VI- Problématique
L'ordre et la sécurité publics constituent
l'ontogenèse de l'État du Cameroun. Depuis le coup d'État
manqué du 06 avril 1984, l'ordre et la sécurité publics
s'inscrivent désormais dans une téléologie : la survie
présidentielle. La mécanique du système post-06 avril est
marquée par l'hégémonie présidentielle dans le
champ politique et dans la configuration des dynamiques de pouvoir au sein du
« méta-champ »46 étatique. Ce recentrage
présidentiel entraîne le travestissement de la politique de
défense et de sécurité et rend le concept
stratégique de défense inopérant. Partant du constat que
les forces de défense et de sécurité constituent la
condition sine qua non de la survie présidentielle, qu'elles y sont
directement ou indirectement employées, on peut se demander :
Comment les forces de l'ordre perpétuent-elles l'ordre
politique, tout en étant fabriquées par cet ordre ? Quels
rôles jouent le BIR et la GP dans la politique de défense et de
sécurité du Cameroun ? Quelle métaphysique sous-tend cette
politique de défense et de sécurité ? Quels en sont les
non-dits, le caché et l'invisible ?
Transmutation du système
étatique
Contradiction entre le
concept stratégique de
défense et l'emploides
forces
Présidentialisation de la
PDSC
Au total, la question centrale de ce travail est :
Comment appréhender la politique de défense et
de sécurité du Cameroun dans le sens de la
présidentialisation, à partir de la contradiction entre le
concept stratégique de défense et l'emploi des forces?
46 DECHAUX (J-H.), « Sur le concept de
configuration: quelques failles dans la sociologie de Norbert ELIAS », in,
Cahiers internationaux de sociologie, Vol. 99, Paris, PUF,
juillet-décembre 1995.
VII- Hypothèse de travail
D'après Madeleine GRAWITZ, l'hypothèse se
définit comme une « tentative théorique de réponse
à une problématique »47. Selon la méthode
hypothético-déductive, les hypothèses doivent être
confrontées aux faits pour vérification.
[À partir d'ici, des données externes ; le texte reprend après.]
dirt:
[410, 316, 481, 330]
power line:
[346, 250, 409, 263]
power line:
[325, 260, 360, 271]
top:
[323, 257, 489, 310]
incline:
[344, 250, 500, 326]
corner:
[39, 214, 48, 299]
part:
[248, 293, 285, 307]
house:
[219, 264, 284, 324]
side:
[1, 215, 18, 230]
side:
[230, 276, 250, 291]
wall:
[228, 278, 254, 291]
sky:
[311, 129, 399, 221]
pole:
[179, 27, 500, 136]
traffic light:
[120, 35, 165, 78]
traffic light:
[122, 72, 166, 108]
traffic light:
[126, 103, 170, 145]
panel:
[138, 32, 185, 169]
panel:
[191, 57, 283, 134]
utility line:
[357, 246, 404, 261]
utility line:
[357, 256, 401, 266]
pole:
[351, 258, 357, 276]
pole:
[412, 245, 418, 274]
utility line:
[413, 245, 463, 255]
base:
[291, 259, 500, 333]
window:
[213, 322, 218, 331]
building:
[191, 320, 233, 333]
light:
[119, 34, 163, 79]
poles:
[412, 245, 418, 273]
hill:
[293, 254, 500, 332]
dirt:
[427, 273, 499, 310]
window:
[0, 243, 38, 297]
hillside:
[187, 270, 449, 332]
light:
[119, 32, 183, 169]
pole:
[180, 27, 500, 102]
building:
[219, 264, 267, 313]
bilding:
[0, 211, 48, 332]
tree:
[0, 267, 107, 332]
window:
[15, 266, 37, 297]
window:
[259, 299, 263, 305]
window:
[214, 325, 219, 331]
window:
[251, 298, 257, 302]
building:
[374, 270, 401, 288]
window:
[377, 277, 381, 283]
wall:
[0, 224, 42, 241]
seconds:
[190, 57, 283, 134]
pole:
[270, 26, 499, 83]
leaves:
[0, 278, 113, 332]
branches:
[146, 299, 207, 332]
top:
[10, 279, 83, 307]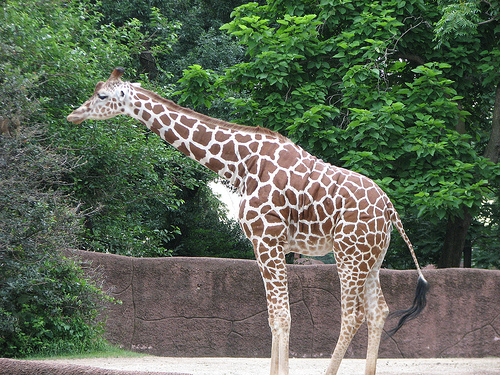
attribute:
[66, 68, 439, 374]
giraffe — brown, white, spotted, tall, short, skinny, standing, Tail, Ear, Eye 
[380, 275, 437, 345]
hair — black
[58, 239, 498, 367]
wall — stone, dark brown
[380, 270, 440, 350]
hair — long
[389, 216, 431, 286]
tail — thin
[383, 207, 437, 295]
tail — spotted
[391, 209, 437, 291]
tail — long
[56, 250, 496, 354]
wall — stone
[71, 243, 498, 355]
wall — stone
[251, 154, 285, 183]
spot — upside down, heart-shaped, brown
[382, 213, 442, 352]
tail — still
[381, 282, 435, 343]
hair — black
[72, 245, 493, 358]
concrete wall — low, brown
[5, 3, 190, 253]
tree — green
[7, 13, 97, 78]
foilage — large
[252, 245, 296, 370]
leg — long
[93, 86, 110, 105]
eye — large, closed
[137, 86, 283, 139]
mane — long, stiff, brown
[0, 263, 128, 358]
bush — short, dark green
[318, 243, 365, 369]
leg — long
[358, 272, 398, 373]
leg — long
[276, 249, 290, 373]
leg — long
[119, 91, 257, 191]
neck — long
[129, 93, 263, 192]
neck — long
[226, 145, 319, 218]
spots — brown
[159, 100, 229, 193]
neck — zebras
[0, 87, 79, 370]
bush — green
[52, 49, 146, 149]
head — zebras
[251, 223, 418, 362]
legs — four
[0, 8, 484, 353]
scene — zoo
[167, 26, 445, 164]
trees — background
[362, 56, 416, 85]
sky — white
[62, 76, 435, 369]
animal — spot 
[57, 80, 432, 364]
giraffe — Head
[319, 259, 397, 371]
legs — back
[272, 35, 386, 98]
leaves — green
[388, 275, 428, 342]
hair — black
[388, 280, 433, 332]
hair — black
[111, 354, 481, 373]
ground — light brown dirt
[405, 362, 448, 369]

La vérification
permet de passer de la « politologie spontanée » à la
« politologie réflexive ».48 Si l'hypothèse
est confirmée ; elle peut faire l'objet de théorie
générale. A contrario si l'hypothèse est infirmée,
elle tombe en désuétude.49 Ce travail va s'articuler
autour d'une hypothèse principale et de quatre hypothèses
secondaires.
Hypothèse principale
L'hypothèse principale de ce travail peut être
formulée comme suit. L'étude des politiques de
sécurité et de défense du Cameroun donne à lire une
contradiction entre le concept stratégique et l'emploi des forces de
défense, notamment du BIR et de la GP. Cette contradiction marque la
transmutation du système étatique du Cameroun sous le
deuxième régime, qui, se caractérise par la
présidentialisation de la PDSC. Dans ce contexte, le président
n'est plus garant de l'ordre public et de la défense du territoire; il
est l'ordre public et la défense du territoire.
Hypothèses secondaires
L'hypothèse principale se décline en quatre
hypothèses secondaires:
- La PSDC présente une contradiction entre le concept
stratégique de sécurité et de défense et l'emploi
des forces de défense;
- Cette contradiction s'explique par le repositionnement
présidentiel dans le champ politique et dans le dispositif de
défense et de sécurité post-06 avril 1984;
- Dans ce repositionnement le BIR et la GP jouent un rôle
névralgique, tant du point de vue de la reproduction du système
politique que de la défense et la sécurité nationale;
- Enfin, si le BIR et la GP renforcent la ceinture de
sécurité présidentielle, ils constituent paradoxalement
une source d'instabilité potentielle et de fragilité pour la
défense camerounaise.
47 GRAWITZ Madeleine, Méthode des sciences
sociales, 10è édition, Paris, PUF, 1991.
48 SINDJOUN Luc, Op. cit., 1994.
49BACHELARD Gaston, La formation de l'esprit
scientifique, Paris, Vrin, 1977. Lire aussi DURKHEIM Émile, Les
règles de la méthode sociologique, Paris, PUF, 1997.